EXERCISE DESCRIPTION - Translate this sentence from the passage on shared libraries into Spanish: "The library code is loaded into memory once and shared among all applications that need it at any given time."

EXCERPTED PASSAGE -
..............................

This approach was actually how early software worked — programs were largely self-contained. As software became more complex and the number of applications grew, the redundancy became untenable.

The Solution: Shared Libraries

The solution is shared libraries — reusable collections of code that multiple applications can use simultaneously. Instead of each application including its own cryptography code, there is one shared cryptography library (like OpenSSL or libgcrypt) installed once on the system. Every application that needs cryptographic functionality links to this shared library and uses it directly. The library code is loaded into memory once and shared among all applications that need it at any given time.

This shared library model delivers three major benefits:

Storage efficiency: The library code exists in exactly one place on disk rather than being duplicated in every application that uses it. OpenSSL is approximately 1.5 MB. If 50 applications each bundled their own copy, that would be 75 MB of identical code. With a shared library, it is 1.5 MB regardless of how many applications use it.

Memory efficiency: When multiple applications that use the same shared library are running simultaneously, the library code occupies memory only once. The operating system loads it once and maps it into the address space of each application that needs it.

Centralized security updates: When a vulnerability is discovered in a shared library, updating that single library fixes the vulnerability for every application that uses it simultaneously. No application-by-application patching required — one sudo apt update && sudo apt upgrade fixes everything that depended on the vulnerable library.

..............................

SUPPLIED ENTRIES -
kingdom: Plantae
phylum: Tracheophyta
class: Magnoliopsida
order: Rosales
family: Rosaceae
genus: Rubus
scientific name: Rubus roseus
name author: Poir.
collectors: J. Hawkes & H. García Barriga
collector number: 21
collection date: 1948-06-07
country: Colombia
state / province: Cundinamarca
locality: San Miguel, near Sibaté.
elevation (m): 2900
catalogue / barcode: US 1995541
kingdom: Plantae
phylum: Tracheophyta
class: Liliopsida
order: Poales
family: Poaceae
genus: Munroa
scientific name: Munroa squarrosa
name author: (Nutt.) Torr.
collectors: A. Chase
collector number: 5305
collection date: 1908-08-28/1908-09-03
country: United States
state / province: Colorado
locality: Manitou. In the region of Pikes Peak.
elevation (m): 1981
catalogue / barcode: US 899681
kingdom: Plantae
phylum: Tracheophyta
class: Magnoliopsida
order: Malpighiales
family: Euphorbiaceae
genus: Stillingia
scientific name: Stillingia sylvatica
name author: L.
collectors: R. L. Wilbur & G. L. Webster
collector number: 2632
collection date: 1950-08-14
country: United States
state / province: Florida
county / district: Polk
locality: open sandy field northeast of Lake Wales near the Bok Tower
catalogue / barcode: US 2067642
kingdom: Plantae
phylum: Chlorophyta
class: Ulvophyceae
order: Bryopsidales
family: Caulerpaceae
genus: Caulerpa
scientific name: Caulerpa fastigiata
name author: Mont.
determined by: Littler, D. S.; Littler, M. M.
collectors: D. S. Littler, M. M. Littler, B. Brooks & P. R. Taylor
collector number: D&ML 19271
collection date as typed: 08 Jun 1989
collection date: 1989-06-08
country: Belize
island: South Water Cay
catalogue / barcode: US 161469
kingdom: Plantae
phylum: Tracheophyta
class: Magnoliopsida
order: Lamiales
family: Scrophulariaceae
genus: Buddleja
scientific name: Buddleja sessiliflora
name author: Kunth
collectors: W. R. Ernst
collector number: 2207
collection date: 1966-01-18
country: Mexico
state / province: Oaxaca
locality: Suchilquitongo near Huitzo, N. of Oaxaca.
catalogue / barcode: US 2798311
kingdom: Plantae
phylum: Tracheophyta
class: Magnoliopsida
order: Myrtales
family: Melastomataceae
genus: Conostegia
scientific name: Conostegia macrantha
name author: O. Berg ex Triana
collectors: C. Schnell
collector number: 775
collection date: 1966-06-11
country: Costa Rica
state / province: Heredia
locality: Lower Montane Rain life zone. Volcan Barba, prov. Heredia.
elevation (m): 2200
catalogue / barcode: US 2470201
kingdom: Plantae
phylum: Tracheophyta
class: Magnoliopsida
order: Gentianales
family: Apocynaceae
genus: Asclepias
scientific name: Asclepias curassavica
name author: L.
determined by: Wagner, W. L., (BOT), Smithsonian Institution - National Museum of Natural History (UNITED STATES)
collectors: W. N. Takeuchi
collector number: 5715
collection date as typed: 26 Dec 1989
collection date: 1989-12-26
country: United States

..............................

ANSWER SECTION - El código de la biblioteca se carga en la memoria una sola vez y se comparte entre todas las aplicaciones que lo necesitan en un momento dado.